Cache Spark Dataframes for Jupyter
Defines a %%sparkcache cell magic in the IPython notebook to cache DataFrame and outputs of long-lasting computations in a persistent Parquet file in Hadoop. Useful when some computations in a notebook are long and you want to easily save the results in a file.
Based on ipycache module.
- pip install isparkcache
Then, create a cell with:
%%sparkcache df1 df2 df = ... df1 = sql.createDataFrame(df) df2 = sql.createDataFrame(df)

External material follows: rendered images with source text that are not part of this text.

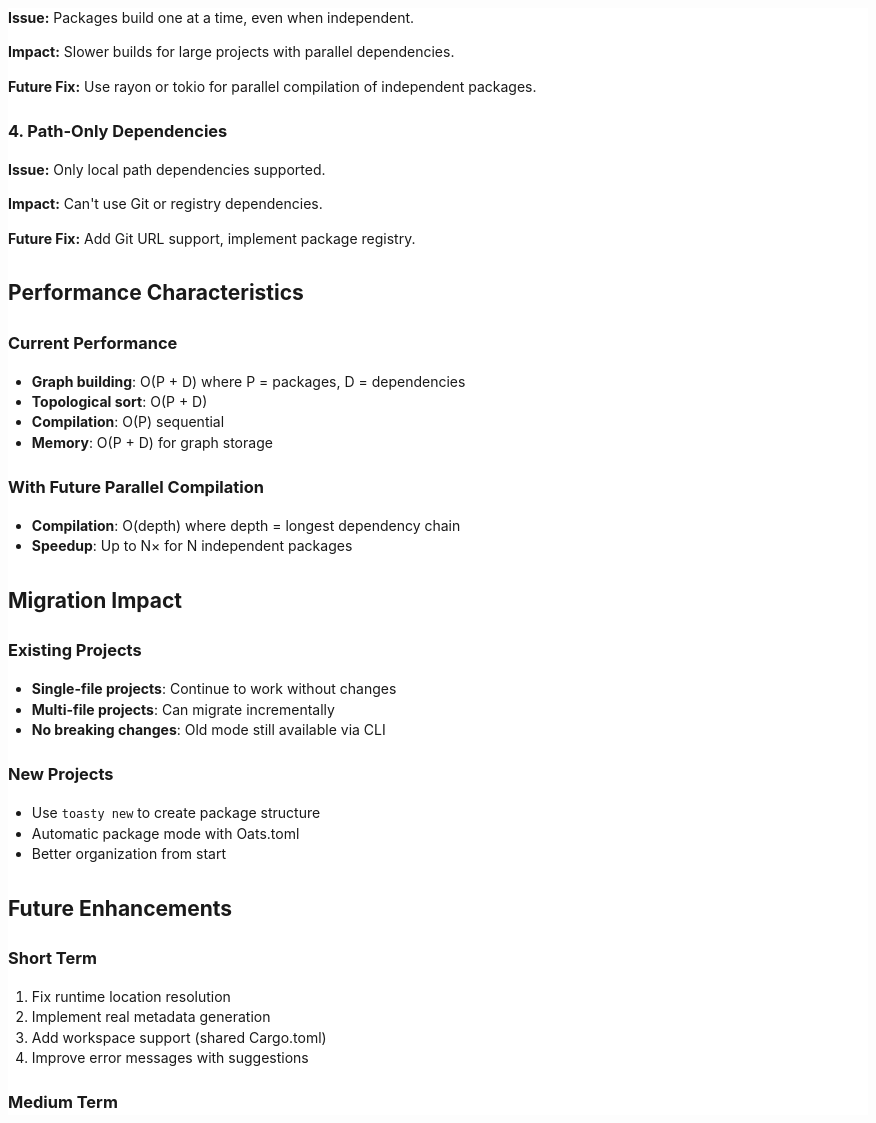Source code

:**Issue:** Packages build one at a time, even when independent.

**Impact:** Slower builds for large projects with parallel dependencies.

**Future Fix:** Use rayon or tokio for parallel compilation of independent packages.

### 4. Path-Only Dependencies

**Issue:** Only local path dependencies supported.

**Impact:** Can't use Git or registry dependencies.

**Future Fix:** Add Git URL support, implement package registry.

## Performance Characteristics

### Current Performance

- **Graph building**: O(P + D) where P = packages, D = dependencies
- **Topological sort**: O(P + D)
- **Compilation**: O(P) sequential
- **Memory**: O(P + D) for graph storage

### With Future Parallel Compilation

- **Compilation**: O(depth) where depth = longest dependency chain
- **Speedup**: Up to N× for N independent packages

## Migration Impact

### Existing Projects

- **Single-file projects**: Continue to work without changes
- **Multi-file projects**: Can migrate incrementally
- **No breaking changes**: Old mode still available via CLI

### New Projects

- Use `toasty new` to create package structure
- Automatic package mode with Oats.toml
- Better organization from start

## Future Enhancements

### Short Term

1. Fix runtime location resolution
2. Implement real metadata generation
3. Add workspace support (shared Cargo.toml)
4. Improve error messages with suggestions

### Medium Term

When you execute this cell the first time, the code is executed, and the dataframes df1 and df2 are saved in /user/$USER/sparkcache/mysparkapplication/df1 and /user/$USER/sparkcache/mysparkapplication/df2. When you execute this cell again, the code is skipped, the dataframes are loaded from the Parquet and injected into the namespace, and the outputs are restored in the notebook.
Use the --force or -f option to force the cell’s execution and overwrite the file.
Use the --read or -r option to prevent the cell’s execution and always load the variables from the cache. An exception is raised if the file does not exist.
Use the --cachedir or -d option to specify the cache directory. Default directory: /user/$USER/sparkcache. You can specify a default directory in the IPython configuration file in your profile (typically in ~\.ipython\profile_default\ipython_config.py) by adding the following line:
c.SparkCacheMagics.cachedir = “/path/to/mycache”
If both a default cache directory and the --cachedir option are given, the latter is used.